# Do cats smile?



## Woodsman (Jan 9, 2007)

Is it an expression of happiness as with humans?

I know my cat generally smiles when she is in a situation that it could be happiness, or at least contentment/relaxation. I know for sure she can pout when she doesn’t get her way.

Here’s Kit the day after we brought her home from the shelter. She spent over 6 months at an overcrowded shelter in a tiny cage. 
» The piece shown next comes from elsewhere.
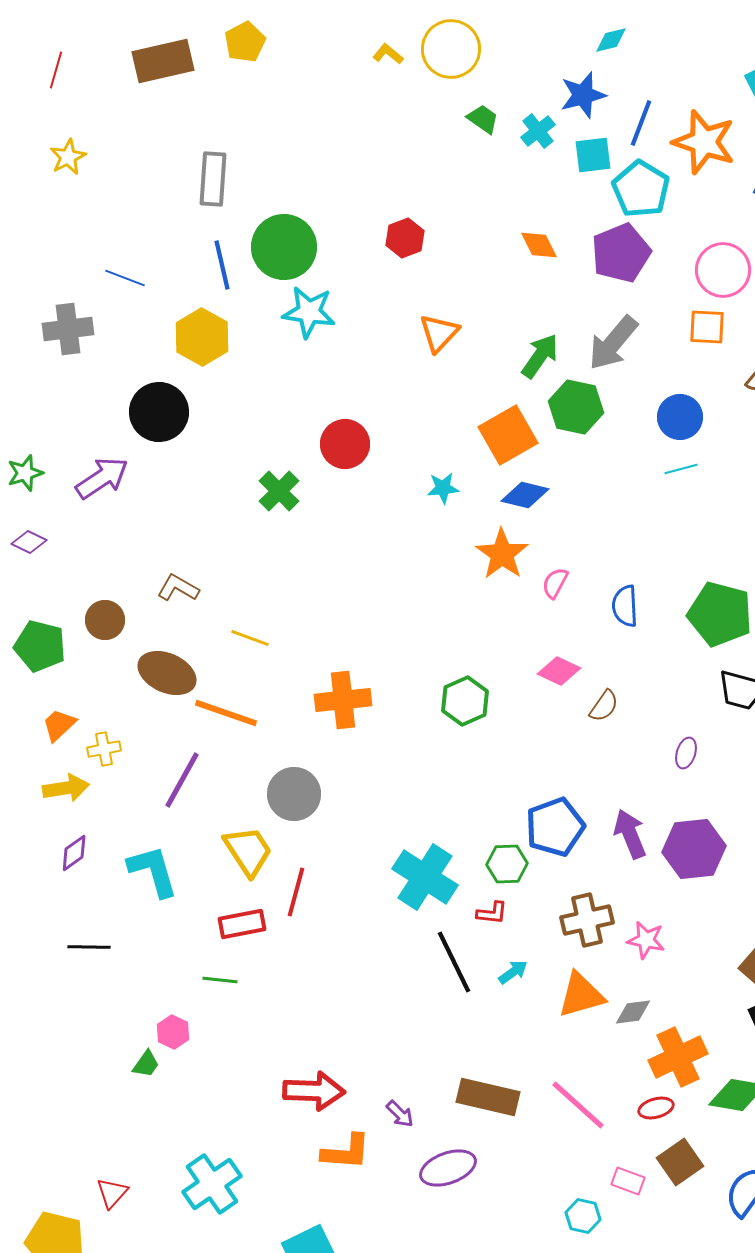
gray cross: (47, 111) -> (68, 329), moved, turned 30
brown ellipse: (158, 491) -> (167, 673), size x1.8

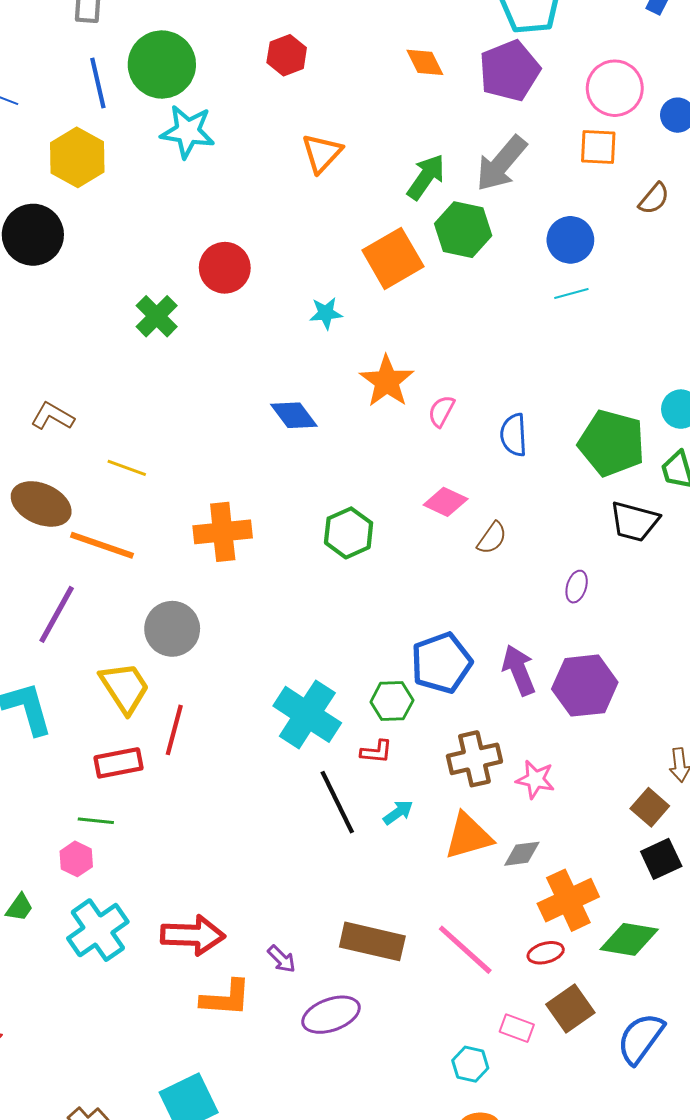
blue diamond: (525, 495) -> (294, 415), moved, turned 39
pink hexagon: (173, 1032) -> (76, 859), moved
cyan cross: (212, 1184) -> (98, 930), moved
It sure looks like she’s smiling to me.

What do you think? And let’s see some pictures of your smiling felines.

regards,
Brian


----------



## marie73 (Jul 12, 2006)

My cats have different expressions - in this picture, Cali is clearly smiling (or laughing).  I think she and Cleo were exchanging a laugh (at my expense, I'm sure).


----------



## Cassie's Mom (Apr 19, 2007)

Woodsman said:


> Is it an expression of happiness as with humans?
> 
> I know my cat generally smiles when she is in a situation that it could be happiness, or at least contentment/relaxation. I know for sure she can pout when she doesn’t get her way.
> 
> ...


I think my cat smiles when she is content. I believe she is aware of when everything is all right in her world and when it isn't.

This is Cassie:


----------



## melysion (Mar 12, 2007)

I think Kit is lovely. And she sure looks happy


----------



## hypertweeky (Nov 25, 2007)

Wow she looks very comfortable and certainly happy!! 
I think she is in fact smiling!!


----------



## gunterkat (Aug 19, 2006)

That is definitely a kitty smile  I wish I had my camera with me this afternoon when Arianwen and I were outside. It was cloudy, but nice, and my baby was rolling around with a big grin on her pretty little face. :lol:


----------



## 709juggalette (Jan 28, 2008)

Cuteness.


----------



## marie73 (Jul 12, 2006)

Kit is definitely smiling, and Cassie - she's so cute - she looks like she's snickering about something.


----------



## harry (Jan 25, 2006)

oh yes, cats do smile. Look at Willie, he has a smile


----------



## estelle58 (Feb 28, 2006)

My smiling kitties...


----------



## 709juggalette (Jan 28, 2008)

Gosh those siamese sure love eachother!!


----------



## hypertweeky (Nov 25, 2007)

709juggalette said:


> Gosh those siamese sure love eachother!!


Like these ones

Edited by doodlebug to reduce the link so it doesn't stretch the page


----------



## Claiken (Dec 18, 2007)

awww!!!


----------



## Bastetta (Feb 3, 2008)

You know, thats funny. I took a picture of my cat the other day and it looks like she is smiling. You tell me what you think:


----------



## Bastetta (Feb 3, 2008)

I keep putting pictures on here and they're HUGE...how do I make them any smaller...?


----------



## marie73 (Jul 12, 2006)

She is definitely smiling.


----------



## Mitts & Tess (Sep 4, 2004)

Estelle that is one of my *all time favorite* photos. 
Thanks for posting it again. 
*I loooooooooove that photo!*









Mittens lovin' the good life. I love his smile!


----------



## foxnote (Aug 18, 2006)

Now, what do YOU think? Of course they do, awake and asleep!


----------



## marie73 (Jul 12, 2006)

What sweet, sweet kitties.


----------



## Mitts & Tess (Sep 4, 2004)

Foxnote that is a smile for sure. How cute is that face!


----------



## gunterkat (Aug 19, 2006)

Sweeter than sweet, and cuter than cute!


----------